# ASSIGNMENT
In the data that follows, find each line containing "bottom" and copy it.

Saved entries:
★ ★ ★ ★

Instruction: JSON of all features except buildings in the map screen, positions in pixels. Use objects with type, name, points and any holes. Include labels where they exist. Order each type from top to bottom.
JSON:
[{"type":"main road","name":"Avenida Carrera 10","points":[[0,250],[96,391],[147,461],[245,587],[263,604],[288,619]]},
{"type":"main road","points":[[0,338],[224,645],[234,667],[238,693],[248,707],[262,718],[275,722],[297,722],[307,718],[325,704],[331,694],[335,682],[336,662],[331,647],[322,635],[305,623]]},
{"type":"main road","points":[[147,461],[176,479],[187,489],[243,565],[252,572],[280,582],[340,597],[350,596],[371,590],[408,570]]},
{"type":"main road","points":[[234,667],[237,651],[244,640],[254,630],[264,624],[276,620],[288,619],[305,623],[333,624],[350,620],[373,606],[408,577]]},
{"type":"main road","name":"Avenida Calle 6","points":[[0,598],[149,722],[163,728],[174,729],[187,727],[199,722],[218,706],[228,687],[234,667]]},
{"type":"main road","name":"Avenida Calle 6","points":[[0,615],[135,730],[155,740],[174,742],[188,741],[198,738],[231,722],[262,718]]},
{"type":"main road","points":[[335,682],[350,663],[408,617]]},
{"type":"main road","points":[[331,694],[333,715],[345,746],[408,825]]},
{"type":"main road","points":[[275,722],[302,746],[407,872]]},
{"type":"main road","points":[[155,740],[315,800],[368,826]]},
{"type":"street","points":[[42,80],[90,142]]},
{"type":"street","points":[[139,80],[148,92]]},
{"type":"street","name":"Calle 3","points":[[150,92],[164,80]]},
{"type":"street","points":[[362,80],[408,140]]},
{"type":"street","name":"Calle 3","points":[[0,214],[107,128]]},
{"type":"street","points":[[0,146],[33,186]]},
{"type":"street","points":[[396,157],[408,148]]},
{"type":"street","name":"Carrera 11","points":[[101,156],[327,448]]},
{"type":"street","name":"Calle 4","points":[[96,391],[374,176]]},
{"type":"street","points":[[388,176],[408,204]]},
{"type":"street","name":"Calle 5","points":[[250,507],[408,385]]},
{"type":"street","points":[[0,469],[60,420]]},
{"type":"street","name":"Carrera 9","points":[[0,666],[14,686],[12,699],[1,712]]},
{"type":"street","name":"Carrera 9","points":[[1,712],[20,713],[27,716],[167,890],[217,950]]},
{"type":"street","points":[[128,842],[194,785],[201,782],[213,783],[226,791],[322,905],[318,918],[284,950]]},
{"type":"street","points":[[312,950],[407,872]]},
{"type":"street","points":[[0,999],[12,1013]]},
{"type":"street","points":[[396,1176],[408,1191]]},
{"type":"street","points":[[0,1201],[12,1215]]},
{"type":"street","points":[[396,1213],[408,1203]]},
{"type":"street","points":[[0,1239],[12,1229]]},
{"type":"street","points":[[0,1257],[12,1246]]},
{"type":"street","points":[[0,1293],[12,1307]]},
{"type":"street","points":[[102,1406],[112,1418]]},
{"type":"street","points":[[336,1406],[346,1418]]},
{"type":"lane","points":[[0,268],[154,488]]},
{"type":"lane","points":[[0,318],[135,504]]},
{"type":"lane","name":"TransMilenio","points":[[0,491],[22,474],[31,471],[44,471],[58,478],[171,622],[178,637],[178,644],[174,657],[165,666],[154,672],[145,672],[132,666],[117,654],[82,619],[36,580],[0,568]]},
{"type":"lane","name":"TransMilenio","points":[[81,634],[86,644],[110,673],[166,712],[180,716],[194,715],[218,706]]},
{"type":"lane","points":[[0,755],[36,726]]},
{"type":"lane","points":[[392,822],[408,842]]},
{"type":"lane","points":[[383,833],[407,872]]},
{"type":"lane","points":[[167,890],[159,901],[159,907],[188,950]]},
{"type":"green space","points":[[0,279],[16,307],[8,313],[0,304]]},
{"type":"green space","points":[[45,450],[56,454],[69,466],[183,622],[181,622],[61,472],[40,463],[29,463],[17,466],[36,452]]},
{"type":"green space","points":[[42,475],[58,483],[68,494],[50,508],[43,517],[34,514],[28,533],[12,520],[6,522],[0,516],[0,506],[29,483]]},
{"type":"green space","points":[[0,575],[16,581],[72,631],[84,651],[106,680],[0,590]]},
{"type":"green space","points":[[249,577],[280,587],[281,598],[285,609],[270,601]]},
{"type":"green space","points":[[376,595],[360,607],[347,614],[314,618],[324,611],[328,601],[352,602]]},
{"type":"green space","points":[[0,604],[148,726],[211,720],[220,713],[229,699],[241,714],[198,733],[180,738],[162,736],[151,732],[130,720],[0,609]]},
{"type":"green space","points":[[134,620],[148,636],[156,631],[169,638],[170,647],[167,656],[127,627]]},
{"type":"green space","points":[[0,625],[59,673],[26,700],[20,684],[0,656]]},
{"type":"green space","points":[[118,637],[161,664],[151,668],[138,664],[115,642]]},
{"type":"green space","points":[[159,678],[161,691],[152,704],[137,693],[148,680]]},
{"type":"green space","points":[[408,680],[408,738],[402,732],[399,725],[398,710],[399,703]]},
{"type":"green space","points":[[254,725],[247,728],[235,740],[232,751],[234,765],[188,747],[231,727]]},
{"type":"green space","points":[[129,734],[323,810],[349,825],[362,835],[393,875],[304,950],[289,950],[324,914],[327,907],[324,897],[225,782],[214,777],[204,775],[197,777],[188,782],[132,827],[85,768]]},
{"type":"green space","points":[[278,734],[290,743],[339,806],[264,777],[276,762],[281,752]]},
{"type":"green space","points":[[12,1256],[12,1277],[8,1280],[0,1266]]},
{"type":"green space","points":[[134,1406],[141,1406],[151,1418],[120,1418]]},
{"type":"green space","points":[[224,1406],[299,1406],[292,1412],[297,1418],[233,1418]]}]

★ ★ ★ ★

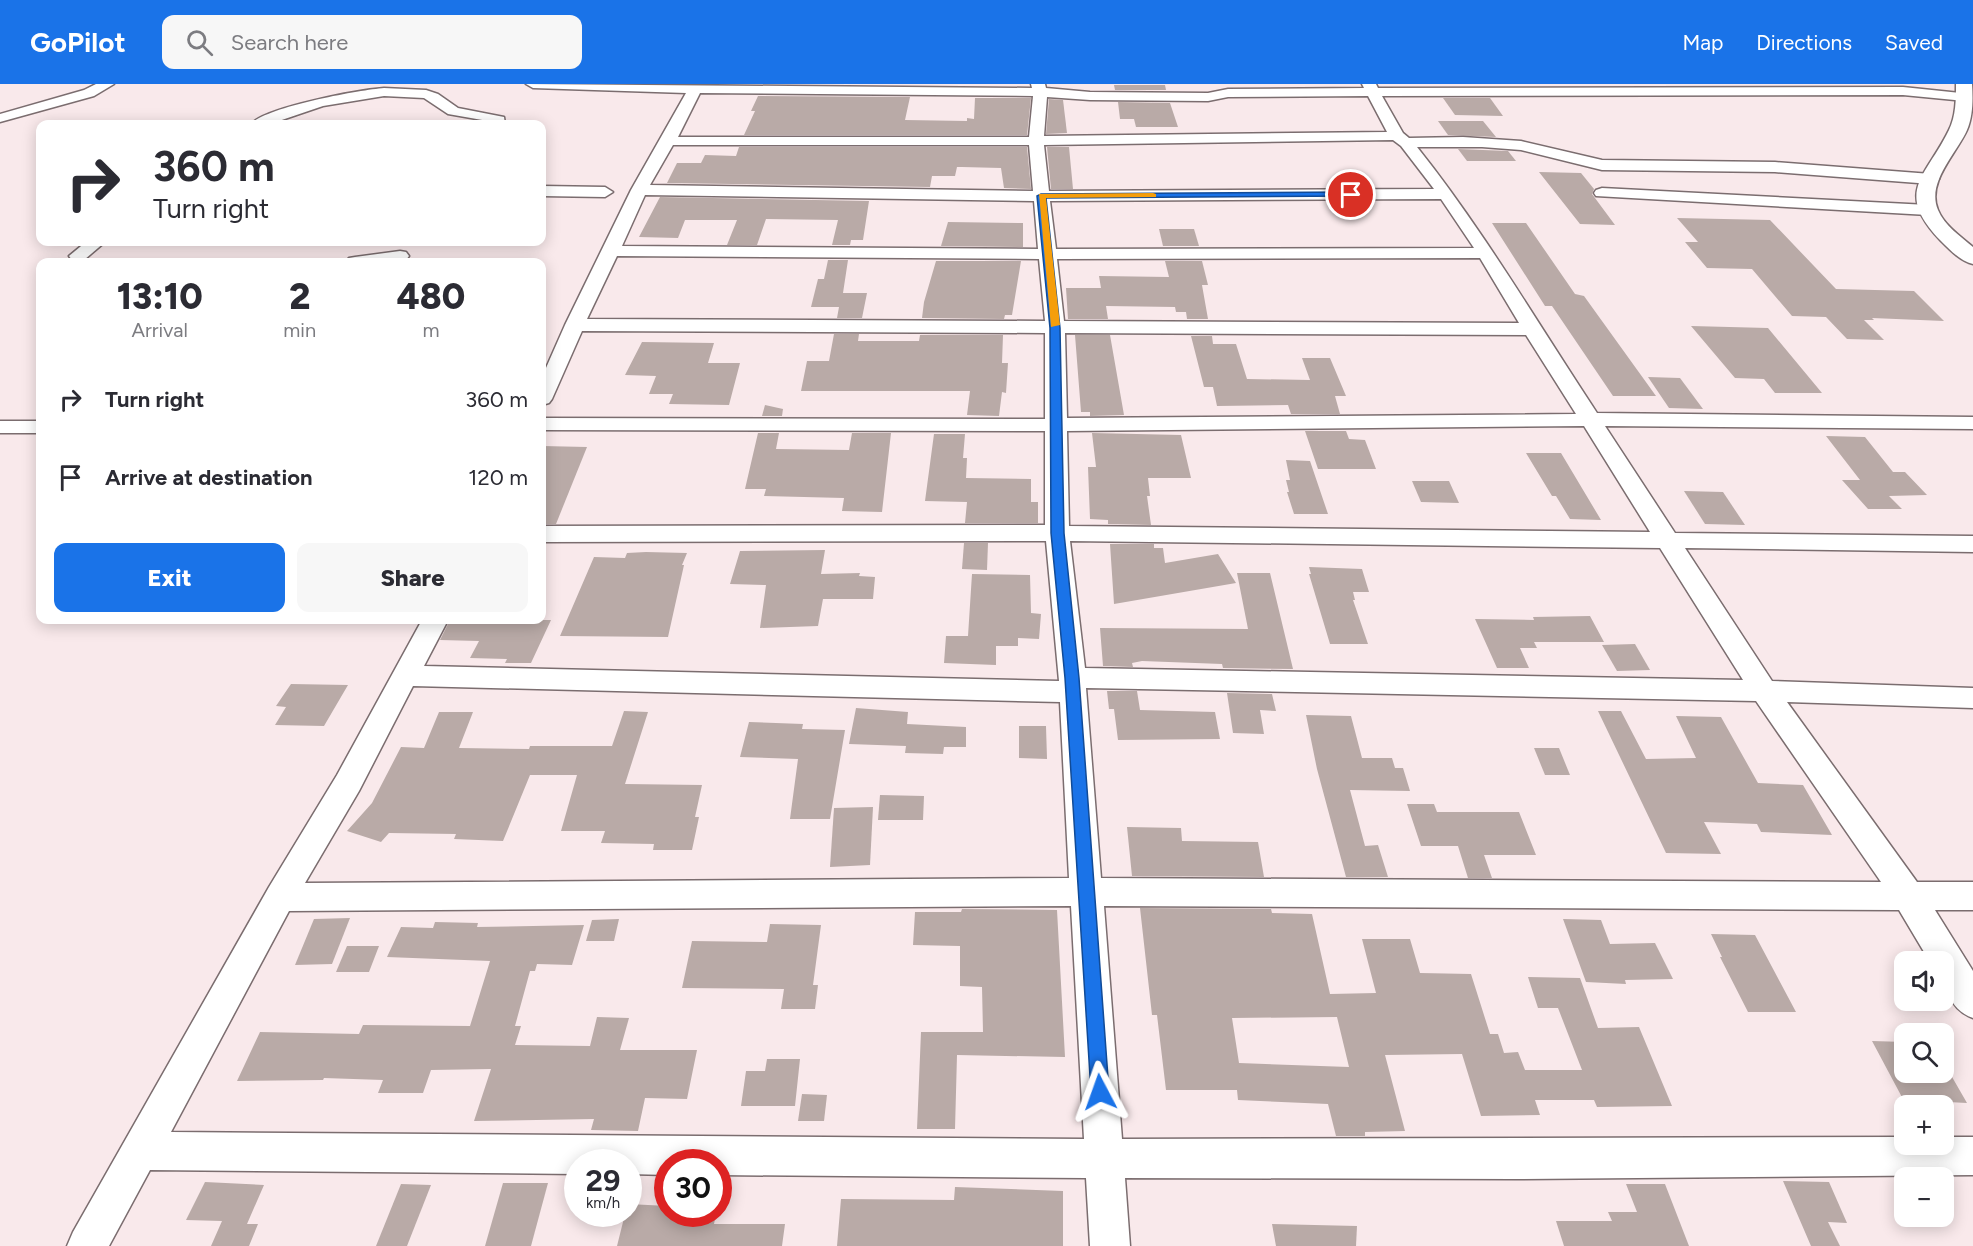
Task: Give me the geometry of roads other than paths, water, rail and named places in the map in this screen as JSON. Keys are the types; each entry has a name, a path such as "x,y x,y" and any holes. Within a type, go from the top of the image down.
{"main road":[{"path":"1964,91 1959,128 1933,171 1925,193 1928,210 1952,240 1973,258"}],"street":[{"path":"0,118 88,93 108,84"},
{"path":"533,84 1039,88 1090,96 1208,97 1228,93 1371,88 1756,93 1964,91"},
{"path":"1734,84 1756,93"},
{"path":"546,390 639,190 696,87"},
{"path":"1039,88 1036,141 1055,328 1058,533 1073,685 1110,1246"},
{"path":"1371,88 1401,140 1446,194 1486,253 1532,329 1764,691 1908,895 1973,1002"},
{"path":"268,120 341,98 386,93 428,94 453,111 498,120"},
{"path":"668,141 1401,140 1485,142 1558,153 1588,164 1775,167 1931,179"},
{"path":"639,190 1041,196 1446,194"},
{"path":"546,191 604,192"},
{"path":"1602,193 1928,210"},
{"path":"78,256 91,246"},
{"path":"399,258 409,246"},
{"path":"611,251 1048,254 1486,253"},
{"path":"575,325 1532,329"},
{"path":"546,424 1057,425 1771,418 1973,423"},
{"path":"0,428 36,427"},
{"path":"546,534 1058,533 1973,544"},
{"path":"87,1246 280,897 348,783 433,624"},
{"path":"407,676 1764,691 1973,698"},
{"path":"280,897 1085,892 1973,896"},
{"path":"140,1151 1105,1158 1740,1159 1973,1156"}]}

★ ★ ★ ★

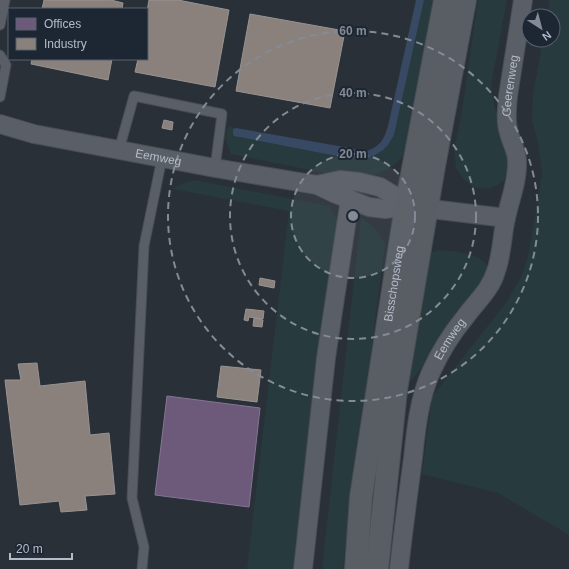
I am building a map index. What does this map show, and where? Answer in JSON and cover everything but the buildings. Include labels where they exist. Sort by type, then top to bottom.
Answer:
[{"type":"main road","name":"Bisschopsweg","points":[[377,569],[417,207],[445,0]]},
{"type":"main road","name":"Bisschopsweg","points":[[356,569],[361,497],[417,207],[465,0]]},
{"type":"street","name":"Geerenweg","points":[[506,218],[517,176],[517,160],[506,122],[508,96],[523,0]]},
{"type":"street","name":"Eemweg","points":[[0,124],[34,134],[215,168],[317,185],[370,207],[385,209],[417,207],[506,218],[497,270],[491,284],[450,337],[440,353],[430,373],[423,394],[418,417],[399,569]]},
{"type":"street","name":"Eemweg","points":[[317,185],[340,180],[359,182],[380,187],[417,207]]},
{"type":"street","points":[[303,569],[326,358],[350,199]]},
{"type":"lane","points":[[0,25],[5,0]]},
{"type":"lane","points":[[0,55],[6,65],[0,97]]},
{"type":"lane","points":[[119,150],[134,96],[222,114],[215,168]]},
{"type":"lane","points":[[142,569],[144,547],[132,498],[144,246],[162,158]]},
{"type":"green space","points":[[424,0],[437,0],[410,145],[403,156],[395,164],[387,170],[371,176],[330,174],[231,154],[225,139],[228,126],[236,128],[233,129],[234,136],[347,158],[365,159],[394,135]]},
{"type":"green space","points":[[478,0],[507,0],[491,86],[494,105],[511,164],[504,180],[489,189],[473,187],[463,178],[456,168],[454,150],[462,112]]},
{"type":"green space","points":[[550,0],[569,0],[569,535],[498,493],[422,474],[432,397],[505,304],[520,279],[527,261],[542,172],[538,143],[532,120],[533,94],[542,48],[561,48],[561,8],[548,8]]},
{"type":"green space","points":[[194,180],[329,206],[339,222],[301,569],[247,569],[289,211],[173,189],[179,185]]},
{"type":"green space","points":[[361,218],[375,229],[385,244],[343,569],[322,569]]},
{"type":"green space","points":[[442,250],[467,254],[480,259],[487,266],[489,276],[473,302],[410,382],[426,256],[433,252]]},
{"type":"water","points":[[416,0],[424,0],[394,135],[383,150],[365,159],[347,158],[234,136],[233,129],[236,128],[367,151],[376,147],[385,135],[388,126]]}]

★ ★ ★ ★

# EXERCISE RESULT
Instruction: JSON of all features except buildings in the map screen, positions in pixels. Use objects with type, name, points and any holes. Include labels where they exist. Order each type from top to bottom.
I am building a map index. What does this map show, and where? Answer in JSON and cover everything but the buildings. Include labels where they exist. Sort by type, then top to bottom.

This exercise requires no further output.